INSTRUCTIONS FOR THE TASK —
Could you write the next part of the article on books about belief and the human search for meaning, picking up right after its final sentence?

Belief lies behind the best and worst of human history. Faith in something larger than the self — or lack thereof — has shaped our societies for millennia, so we thought it about time to take a survey of the topic. (Perhaps you agree, since the BBC4 documentary The End of God?: A Horizon Guide to Science and Religion is one of Brain Pickings‘ most popular posts of all time.) Given the rich and faceted nature of the subject, it’s practically impossible to produce a list that is exhaustive, conclusive and universal, but we’ve narrowed it down to six absorbing and provocative books, plus one documentary, about the human quest for existential meaning.

THE POWER OF MYTH

The Power of Myth is considered a classic of the faith canon, and for good reason. In a 1988 six-part PBS series of the same name, host Bill Moyers and folklore and mythology expert Joseph Campbell place belief within the perspective of human history. The Q&A format makes for a fun read, and allows Campbell to weave a comprehensive picture of faith across cultures and from prehistory to the present moment.

From ritual sacrifice to the symbolism of Star Wars, the transcript of Moyers and Campbell’s sessions articulates fundamentals of our value systems so widely accepted as to be taken for granted.

The source of life — what is it? No one knows. We don’t even know what an atom is, whether it is a wave or a particle — it is both. We don’t have any idea of what these things are. That’s the reason we speak of the divine. There’s a transcendent energy source. When the physicist observes subatomic particles, he’s seeing a trace on the screen. These traces come and go, come and go, and we come and go, and all of life comes and goes. That energy is the informing energy of all things. Mythic worship is addressed to that.” ~ Joseph Campbell

Like a fascinating post-dinner conversation with your fabulously erudite uncle, The Power of Myth is a great survey of the spiritual stories humans have held to be self-evident throughout time.

RECORD SET —
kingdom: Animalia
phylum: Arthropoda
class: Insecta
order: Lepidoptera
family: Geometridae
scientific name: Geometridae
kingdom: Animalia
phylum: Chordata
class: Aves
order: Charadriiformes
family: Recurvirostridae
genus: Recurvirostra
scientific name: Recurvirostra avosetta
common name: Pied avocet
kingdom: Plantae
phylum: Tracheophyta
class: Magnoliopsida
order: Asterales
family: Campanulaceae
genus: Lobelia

TASK RESULT —
DISCOVERING GOD

Author Rodney Stark set himself an ambitious agenda in Discovering God: The Origins of the Great Religions and the Evolution of Belief. From primal belief during the Stone Age, through the so-called “Axial Age” of the Buddha, Confucius, Plato, and Zoroaster, to modern Christian missionaries and the rise of Islam, Discovering God surveys every major form faith has taken in the last 2.5 million years. Even more remarkably, Stark does so in under 400 pages, including maps of various religions’ births and images illustrating how belief was reified by culture. Ultimately, the book even pushes beyond an anthropological, historical, and sociological study into whether there is, in fact, a there there.

Thus we reach the fundamental question: Does God exist? That is, have we discovered God? Or have we invented him? Are there so many similarities among the great religions because God is really the product of universal wish fulfillment? Did humans everywhere create supernatural beings out of their need for comfort in the face of existential tragedy and to find purpose and significance in life? Or have people in many places, to a greater and lesser degree, actually gained glimpses of God?”

Leaving no stone unturned in its quest to draw a map of mankind’s belief, Discovering God will satisfy those looking for deep background on pre- and post-modern ideology, and everything in between.

THE BELIEF INSTINCT

Evolutionary psychologist Jesse Bering takes a very different tack with The Belief Instinct: The Psychology of Souls, Destiny, and the Meaning of Life, posing the salient question:

If humans are really natural rather than supernatural beings, what accounts for our beliefs about souls, immortality, a moral ‘eye in the sky’ that judges us, and so forth?”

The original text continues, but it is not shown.